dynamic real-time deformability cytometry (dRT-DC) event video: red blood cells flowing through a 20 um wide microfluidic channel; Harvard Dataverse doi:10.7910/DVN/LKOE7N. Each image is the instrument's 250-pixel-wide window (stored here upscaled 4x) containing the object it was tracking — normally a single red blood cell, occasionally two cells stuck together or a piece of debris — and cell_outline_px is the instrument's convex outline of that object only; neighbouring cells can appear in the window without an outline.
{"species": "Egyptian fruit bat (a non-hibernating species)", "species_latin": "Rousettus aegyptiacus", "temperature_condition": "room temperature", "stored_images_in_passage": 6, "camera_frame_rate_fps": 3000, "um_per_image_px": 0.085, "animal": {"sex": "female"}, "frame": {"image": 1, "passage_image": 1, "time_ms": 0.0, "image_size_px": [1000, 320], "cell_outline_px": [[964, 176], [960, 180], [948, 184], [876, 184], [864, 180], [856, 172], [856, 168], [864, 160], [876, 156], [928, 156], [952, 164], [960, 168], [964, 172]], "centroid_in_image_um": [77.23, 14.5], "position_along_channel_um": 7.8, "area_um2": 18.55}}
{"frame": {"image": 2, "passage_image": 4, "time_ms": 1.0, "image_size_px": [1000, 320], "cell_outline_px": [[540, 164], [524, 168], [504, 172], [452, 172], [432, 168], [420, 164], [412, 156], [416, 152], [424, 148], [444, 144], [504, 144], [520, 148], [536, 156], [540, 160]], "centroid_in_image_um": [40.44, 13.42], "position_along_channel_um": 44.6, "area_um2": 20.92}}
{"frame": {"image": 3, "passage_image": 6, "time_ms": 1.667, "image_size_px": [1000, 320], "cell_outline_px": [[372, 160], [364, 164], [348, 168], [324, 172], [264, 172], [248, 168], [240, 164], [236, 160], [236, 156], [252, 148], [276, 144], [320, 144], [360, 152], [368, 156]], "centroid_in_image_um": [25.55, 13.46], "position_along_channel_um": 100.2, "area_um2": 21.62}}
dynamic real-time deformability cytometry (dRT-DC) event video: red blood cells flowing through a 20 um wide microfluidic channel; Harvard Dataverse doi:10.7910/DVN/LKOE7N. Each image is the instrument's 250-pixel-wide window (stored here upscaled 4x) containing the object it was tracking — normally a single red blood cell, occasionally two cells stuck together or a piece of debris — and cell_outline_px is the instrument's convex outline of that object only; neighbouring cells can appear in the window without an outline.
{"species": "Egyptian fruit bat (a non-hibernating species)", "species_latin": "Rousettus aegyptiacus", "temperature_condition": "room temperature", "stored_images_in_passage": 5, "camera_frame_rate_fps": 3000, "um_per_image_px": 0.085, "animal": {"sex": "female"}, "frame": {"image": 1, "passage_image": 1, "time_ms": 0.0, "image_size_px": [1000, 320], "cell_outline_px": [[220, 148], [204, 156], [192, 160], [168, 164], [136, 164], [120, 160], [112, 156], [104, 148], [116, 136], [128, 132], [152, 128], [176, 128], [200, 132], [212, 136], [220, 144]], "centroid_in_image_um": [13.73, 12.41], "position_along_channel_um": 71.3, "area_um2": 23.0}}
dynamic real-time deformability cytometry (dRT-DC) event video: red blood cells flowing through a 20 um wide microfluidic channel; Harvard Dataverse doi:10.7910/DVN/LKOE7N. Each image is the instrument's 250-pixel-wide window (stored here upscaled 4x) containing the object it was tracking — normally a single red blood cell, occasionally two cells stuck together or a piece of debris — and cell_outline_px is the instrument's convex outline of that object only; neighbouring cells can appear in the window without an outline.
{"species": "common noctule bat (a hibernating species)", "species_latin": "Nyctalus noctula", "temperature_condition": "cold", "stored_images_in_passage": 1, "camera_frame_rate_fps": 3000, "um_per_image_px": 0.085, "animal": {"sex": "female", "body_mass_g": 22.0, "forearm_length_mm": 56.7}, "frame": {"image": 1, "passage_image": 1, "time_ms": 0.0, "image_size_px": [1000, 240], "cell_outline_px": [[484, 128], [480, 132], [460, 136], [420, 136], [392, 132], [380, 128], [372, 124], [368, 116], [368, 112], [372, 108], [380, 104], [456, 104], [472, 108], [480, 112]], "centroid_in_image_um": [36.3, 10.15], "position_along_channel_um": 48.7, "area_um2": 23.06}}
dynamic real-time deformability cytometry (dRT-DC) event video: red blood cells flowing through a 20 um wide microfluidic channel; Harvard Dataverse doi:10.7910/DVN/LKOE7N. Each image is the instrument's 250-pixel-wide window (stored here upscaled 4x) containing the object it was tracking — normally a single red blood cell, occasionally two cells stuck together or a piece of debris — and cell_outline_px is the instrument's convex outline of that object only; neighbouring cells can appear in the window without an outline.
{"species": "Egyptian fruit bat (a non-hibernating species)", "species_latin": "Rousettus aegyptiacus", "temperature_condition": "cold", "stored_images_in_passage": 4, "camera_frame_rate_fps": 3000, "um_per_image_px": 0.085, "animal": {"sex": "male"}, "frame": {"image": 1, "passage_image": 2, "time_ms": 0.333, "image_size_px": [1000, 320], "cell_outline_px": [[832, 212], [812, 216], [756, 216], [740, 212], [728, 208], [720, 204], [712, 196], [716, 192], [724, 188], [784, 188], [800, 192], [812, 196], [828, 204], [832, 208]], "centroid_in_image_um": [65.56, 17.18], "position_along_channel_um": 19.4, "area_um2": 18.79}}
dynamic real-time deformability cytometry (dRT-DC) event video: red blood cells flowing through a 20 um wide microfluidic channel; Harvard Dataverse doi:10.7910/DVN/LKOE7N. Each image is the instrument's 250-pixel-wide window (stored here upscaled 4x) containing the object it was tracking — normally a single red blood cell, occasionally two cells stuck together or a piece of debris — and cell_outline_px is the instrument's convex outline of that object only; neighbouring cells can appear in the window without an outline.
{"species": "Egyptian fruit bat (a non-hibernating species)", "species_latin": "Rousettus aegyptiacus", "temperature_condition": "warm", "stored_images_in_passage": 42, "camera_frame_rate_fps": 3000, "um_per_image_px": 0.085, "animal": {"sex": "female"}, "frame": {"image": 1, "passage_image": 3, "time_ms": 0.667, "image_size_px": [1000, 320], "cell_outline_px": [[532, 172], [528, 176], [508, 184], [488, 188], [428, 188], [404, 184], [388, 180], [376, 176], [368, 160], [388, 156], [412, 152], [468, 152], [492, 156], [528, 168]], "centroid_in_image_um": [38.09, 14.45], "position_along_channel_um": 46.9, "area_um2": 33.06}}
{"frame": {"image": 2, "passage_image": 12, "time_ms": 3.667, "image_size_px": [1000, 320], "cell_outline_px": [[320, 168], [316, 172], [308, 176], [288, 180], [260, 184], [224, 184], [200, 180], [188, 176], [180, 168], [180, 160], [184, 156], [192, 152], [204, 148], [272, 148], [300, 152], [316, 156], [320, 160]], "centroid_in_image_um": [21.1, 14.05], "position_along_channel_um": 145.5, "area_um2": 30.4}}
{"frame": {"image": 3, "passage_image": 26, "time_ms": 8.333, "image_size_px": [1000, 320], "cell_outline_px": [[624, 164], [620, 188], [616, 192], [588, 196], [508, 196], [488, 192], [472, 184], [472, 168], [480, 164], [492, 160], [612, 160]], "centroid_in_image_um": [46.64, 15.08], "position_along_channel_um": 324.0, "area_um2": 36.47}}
************
EXERCISE PROMPT: Repeat all of the records above exactly as written.

SOLUTION TO THIS EXERCISE:
dynamic real-time deformability cytometry (dRT-DC) event video: red blood cells flowing through a 20 um wide microfluidic channel; Harvard Dataverse doi:10.7910/DVN/LKOE7N. Each image is the instrument's 250-pixel-wide window (stored here upscaled 4x) containing the object it was tracking — normally a single red blood cell, occasionally two cells stuck together or a piece of debris — and cell_outline_px is the instrument's convex outline of that object only; neighbouring cells can appear in the window without an outline.
{"species": "Egyptian fruit bat (a non-hibernating species)", "species_latin": "Rousettus aegyptiacus", "temperature_condition": "room temperature", "stored_images_in_passage": 6, "camera_frame_rate_fps": 3000, "um_per_image_px": 0.085, "animal": {"sex": "female"}, "frame": {"image": 1, "passage_image": 1, "time_ms": 0.0, "image_size_px": [1000, 320], "cell_outline_px": [[964, 176], [960, 180], [948, 184], [876, 184], [864, 180], [856, 172], [856, 168], [864, 160], [876, 156], [928, 156], [952, 164], [960, 168], [964, 172]], "centroid_in_image_um": [77.23, 14.5], "position_along_channel_um": 7.8, "area_um2": 18.55}}
{"frame": {"image": 2, "passage_image": 4, "time_ms": 1.0, "image_size_px": [1000, 320], "cell_outline_px": [[540, 164], [524, 168], [504, 172], [452, 172], [432, 168], [420, 164], [412, 156], [416, 152], [424, 148], [444, 144], [504, 144], [520, 148], [536, 156], [540, 160]], "centroid_in_image_um": [40.44, 13.42], "position_along_channel_um": 44.6, "area_um2": 20.92}}
{"frame": {"image": 3, "passage_image": 6, "time_ms": 1.667, "image_size_px": [1000, 320], "cell_outline_px": [[372, 160], [364, 164], [348, 168], [324, 172], [264, 172], [248, 168], [240, 164], [236, 160], [236, 156], [252, 148], [276, 144], [320, 144], [360, 152], [368, 156]], "centroid_in_image_um": [25.55, 13.46], "position_along_channel_um": 100.2, "area_um2": 21.62}}
dynamic real-time deformability cytometry (dRT-DC) event video: red blood cells flowing through a 20 um wide microfluidic channel; Harvard Dataverse doi:10.7910/DVN/LKOE7N. Each image is the instrument's 250-pixel-wide window (stored here upscaled 4x) containing the object it was tracking — normally a single red blood cell, occasionally two cells stuck together or a piece of debris — and cell_outline_px is the instrument's convex outline of that object only; neighbouring cells can appear in the window without an outline.
{"species": "Egyptian fruit bat (a non-hibernating species)", "species_latin": "Rousettus aegyptiacus", "temperature_condition": "room temperature", "stored_images_in_passage": 5, "camera_frame_rate_fps": 3000, "um_per_image_px": 0.085, "animal": {"sex": "female"}, "frame": {"image": 1, "passage_image": 1, "time_ms": 0.0, "image_size_px": [1000, 320], "cell_outline_px": [[220, 148], [204, 156], [192, 160], [168, 164], [136, 164], [120, 160], [112, 156], [104, 148], [116, 136], [128, 132], [152, 128], [176, 128], [200, 132], [212, 136], [220, 144]], "centroid_in_image_um": [13.73, 12.41], "position_along_channel_um": 71.3, "area_um2": 23.0}}
dynamic real-time deformability cytometry (dRT-DC) event video: red blood cells flowing through a 20 um wide microfluidic channel; Harvard Dataverse doi:10.7910/DVN/LKOE7N. Each image is the instrument's 250-pixel-wide window (stored here upscaled 4x) containing the object it was tracking — normally a single red blood cell, occasionally two cells stuck together or a piece of debris — and cell_outline_px is the instrument's convex outline of that object only; neighbouring cells can appear in the window without an outline.
{"species": "common noctule bat (a hibernating species)", "species_latin": "Nyctalus noctula", "temperature_condition": "cold", "stored_images_in_passage": 1, "camera_frame_rate_fps": 3000, "um_per_image_px": 0.085, "animal": {"sex": "female", "body_mass_g": 22.0, "forearm_length_mm": 56.7}, "frame": {"image": 1, "passage_image": 1, "time_ms": 0.0, "image_size_px": [1000, 240], "cell_outline_px": [[484, 128], [480, 132], [460, 136], [420, 136], [392, 132], [380, 128], [372, 124], [368, 116], [368, 112], [372, 108], [380, 104], [456, 104], [472, 108], [480, 112]], "centroid_in_image_um": [36.3, 10.15], "position_along_channel_um": 48.7, "area_um2": 23.06}}
dynamic real-time deformability cytometry (dRT-DC) event video: red blood cells flowing through a 20 um wide microfluidic channel; Harvard Dataverse doi:10.7910/DVN/LKOE7N. Each image is the instrument's 250-pixel-wide window (stored here upscaled 4x) containing the object it was tracking — normally a single red blood cell, occasionally two cells stuck together or a piece of debris — and cell_outline_px is the instrument's convex outline of that object only; neighbouring cells can appear in the window without an outline.
{"species": "Egyptian fruit bat (a non-hibernating species)", "species_latin": "Rousettus aegyptiacus", "temperature_condition": "cold", "stored_images_in_passage": 4, "camera_frame_rate_fps": 3000, "um_per_image_px": 0.085, "animal": {"sex": "male"}, "frame": {"image": 1, "passage_image": 2, "time_ms": 0.333, "image_size_px": [1000, 320], "cell_outline_px": [[832, 212], [812, 216], [756, 216], [740, 212], [728, 208], [720, 204], [712, 196], [716, 192], [724, 188], [784, 188], [800, 192], [812, 196], [828, 204], [832, 208]], "centroid_in_image_um": [65.56, 17.18], "position_along_channel_um": 19.4, "area_um2": 18.79}}
dynamic real-time deformability cytometry (dRT-DC) event video: red blood cells flowing through a 20 um wide microfluidic channel; Harvard Dataverse doi:10.7910/DVN/LKOE7N. Each image is the instrument's 250-pixel-wide window (stored here upscaled 4x) containing the object it was tracking — normally a single red blood cell, occasionally two cells stuck together or a piece of debris — and cell_outline_px is the instrument's convex outline of that object only; neighbouring cells can appear in the window without an outline.
{"species": "Egyptian fruit bat (a non-hibernating species)", "species_latin": "Rousettus aegyptiacus", "temperature_condition": "warm", "stored_images_in_passage": 42, "camera_frame_rate_fps": 3000, "um_per_image_px": 0.085, "animal": {"sex": "female"}, "frame": {"image": 1, "passage_image": 3, "time_ms": 0.667, "image_size_px": [1000, 320], "cell_outline_px": [[532, 172], [528, 176], [508, 184], [488, 188], [428, 188], [404, 184], [388, 180], [376, 176], [368, 160], [388, 156], [412, 152], [468, 152], [492, 156], [528, 168]], "centroid_in_image_um": [38.09, 14.45], "position_along_channel_um": 46.9, "area_um2": 33.06}}
{"frame": {"image": 2, "passage_image": 12, "time_ms": 3.667, "image_size_px": [1000, 320], "cell_outline_px": [[320, 168], [316, 172], [308, 176], [288, 180], [260, 184], [224, 184], [200, 180], [188, 176], [180, 168], [180, 160], [184, 156], [192, 152], [204, 148], [272, 148], [300, 152], [316, 156], [320, 160]], "centroid_in_image_um": [21.1, 14.05], "position_along_channel_um": 145.5, "area_um2": 30.4}}
{"frame": {"image": 3, "passage_image": 26, "time_ms": 8.333, "image_size_px": [1000, 320], "cell_outline_px": [[624, 164], [620, 188], [616, 192], [588, 196], [508, 196], [488, 192], [472, 184], [472, 168], [480, 164], [492, 160], [612, 160]], "centroid_in_image_um": [46.64, 15.08], "position_along_channel_um": 324.0, "area_um2": 36.47}}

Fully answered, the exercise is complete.